Voltaire a imité ce morceau :
Terminez mes forfaits, mon désespoir, ma vie, etc.
mais combien l’élève surpasse le maitre ! Cela n’empêche pas qu’il ne lui ait obligation. Il lui doit aussi ce dernier vers qui termine si bien la tragédie de Brutus :
Rome est libre, il suffit… Rendons gràces aux dieux !
Mais il enchérit toujours sur le modèle. Le Brutus latin dit seulement, lorsqu’on lui annonce la mort de son fils : « Je suis content. Rome est vengée. » La beauté consiste dans ce premier sentiment donne tout entier à la patrie, et c’est là ce que Voltaire a emprunté ; car d’ailleurs « Rome est libre » a bien une autre étendue et une autre force d’idée que « Rome est vengée », et « Rendons gràces aux dieux ! » est sublime.
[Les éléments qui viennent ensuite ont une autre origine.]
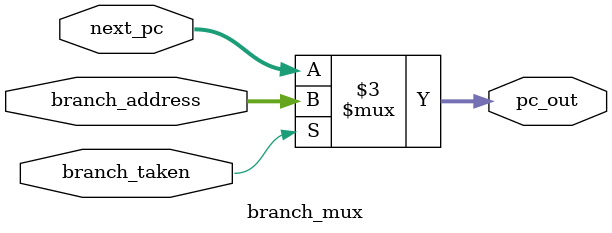
<source format=v>
module branch_mux (
    input branch_taken,          // Signal indicating if a branch is taken
    input [31:0] branch_address, // Address to branch to if branch_taken is high
    input [31:0] next_pc,        // Next sequential PC address
    output reg [31:0] pc_out     // Selected PC address output
);

    // Multiplexer logic
    always @(*) begin
        if (branch_taken) begin
            pc_out = branch_address; // If branch is taken, select branch_address
        end else begin
            pc_out = next_pc;        // Otherwise, select next_pc
        end
    end

endmodule

</source>
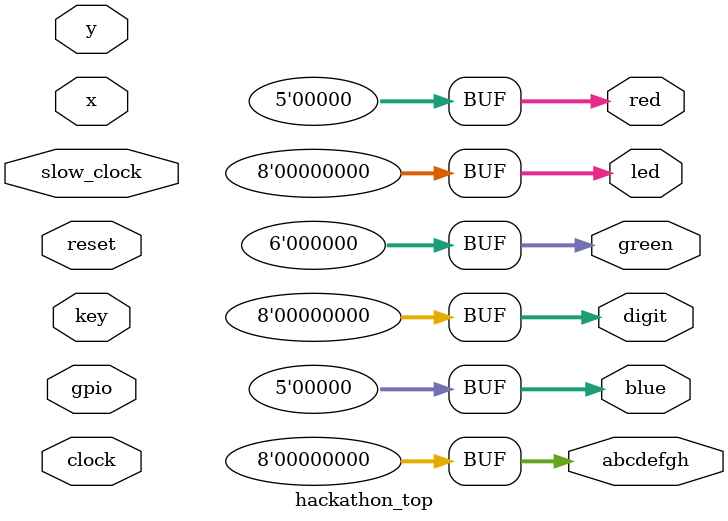
<source format=sv>

module hackathon_top
(
    input  logic       clock,
    input  logic       slow_clock,
    input  logic       reset,

    input  logic [7:0] key,
    output logic [7:0] led,

    // Display de 7 segmentos (no usado en este lab)
    output logic [7:0] abcdefgh,
    output logic [7:0] digit,

    // Interfaz LCD (no usada en este lab)
    input  logic [8:0] x,
    input  logic [8:0] y,
    output logic [4:0] red,
    output logic [5:0] green,
    output logic [4:0] blue,

    inout  logic [3:0] gpio
);

    // -------------------------------------------------------------------------
    // No usamos display, LCD ni GPIO en este lab
    // -------------------------------------------------------------------------
    assign abcdefgh = '0;
    assign digit    = '0;
    assign red      = '0;
    assign green    = '0;
    assign blue     = '0;
    // gpio lo maneja el wrapper de la placa

    // -------------------------------------------------------------------------
    // Divisor de frecuencia
    // -------------------------------------------------------------------------
    //
    // Asumimos que "clock" es de ~27 MHz (desde el PLL de la placa).
    // Usaremos un contador y uno de sus bits altos para obtener un parpadeo
    // cercano a 1 Hz.
    //
    // 27 MHz / 2^25 ≈ 0.8 Hz (periodo ~1.2 s, suficiente para el lab).

    localparam int W_DIV = 25;

    logic [W_DIV-1:0] div_cnt;

    // TODO:
    //   - Implementar el contador síncrono con reset.
    //   - Sugerencia: al reset, poner div_cnt en 0.
    //   - En cada flanco de subida de clock, incrementar div_cnt.

    always_ff @(posedge clock or posedge reset)
    begin
        if (reset)
        begin
            div_cnt <= '0;
        end
        else
        begin
            // TODO: incrementar el contador
            // div_cnt <= ...;
        end
    end

    // -------------------------------------------------------------------------
    // Mapeo hacia LEDs
    // -------------------------------------------------------------------------
    //
    // led[0] debe parpadear con un bit alto del divisor (por ejemplo, bit 24).
    // Los demás LEDs deben estar apagados (0).

    always_comb
    begin
        // TODO:
        //   - Limpiar todos los LEDs.
        //   - Asignar led[0] a uno de los bits altos del contador:
        //       led[0] = div_cnt[W_DIV-1];

        led = 8'b0000_0000;  // valor por defecto

        // led[0] = ...;     // descomentar y completar
    end

endmodule

</source>
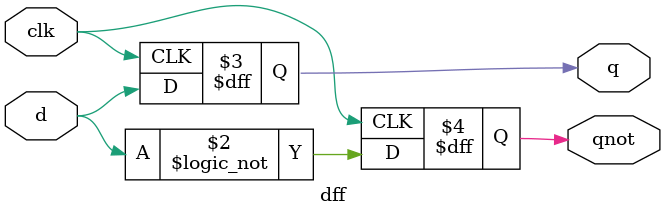
<source format=v>
/* dff.v
 * 
 * Implementation of simple D Flip Flop
 *
*/

module dff(d, clk, q, qnot);
input d, clk;
output q, qnot;

reg q, qnot;

always@(posedge clk)
begin
q <= d;
qnot <= !d;
end

endmodule

</source>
Enfin, il parait que Crébillon avait fait aussi dans sa jeunesse une tragédie de la Mort des enfants de Brutus, et c’est la ce qui explique peut-être les projets de cabale que nous avons vu Voltaire prêter à ce poëte. Nous lisons du moins dans les Annales dramatiques : « Le jeune Crébillon, sur les conseils du procureur Prieur chez qui il était clerc, tenta de faire une tragédie : il choisit pour son coup d’essai le sujet de la Mort des enfants de Brutus. Les comédiens à qui il alla la présenter la refusèrent ; et pour ne rien dissimuler, non-seulement elle n’était pas bonne, mais encore quoiqu’on y découvrit assez de talent pour la versification, elle n’annonçait pas que son auteur pût devenir un jour un très-grand poëte. Cette pièce existait encore il y a trente ans (ceci est écrit en 1775) ; on l’avait retrouvée tout entière dans des papiers qu’il avait mis au rebut ; et comme on prévoyait ce qu’il voudrait en faire, si on lui eut annoncé la découverte, on se garda bien de l’en instruire ; mais le hasard la lui ayant fait rencontrer sous sa main, il la brûla. » Il est donc bien peu probable qu’il ait pu éprouver du mecontentement à voir Voltaire traiter le même sujet.
On s’est étonné que Brutus, à l’origine. ne produisit aucune sensation politique. C’est qu’il était, à l’époque où il parut, entièrement dépourvu d’actualité. Le culte monarchique n’était nullement entamé, et ce n’était que par un effort d’intelligence historique que l’on pouvait comprendre et admirer les vertus républicaines de l’ancienne Rome. Brutus, au contraire, devint une pièce de circonstance quand la lutte entre les idées républicaines et les idées monarchiques commença.
« Depuis longtemps. une partie du public, racontent Étienne et Martainville[1], sollicitait vivement la reprise de Brutus, tragédie de Voltaire, et les comédiens se rendirent enfin à ses vœux le 17 novembre 1790. La crainte que cette représentation ne fût très-orageuse détermina les officiers munici-
- ↑ Histoire du Théâtre-Français depuis le commencement de la Révolution jusqu’à la réunion générale, t. I, p. 19.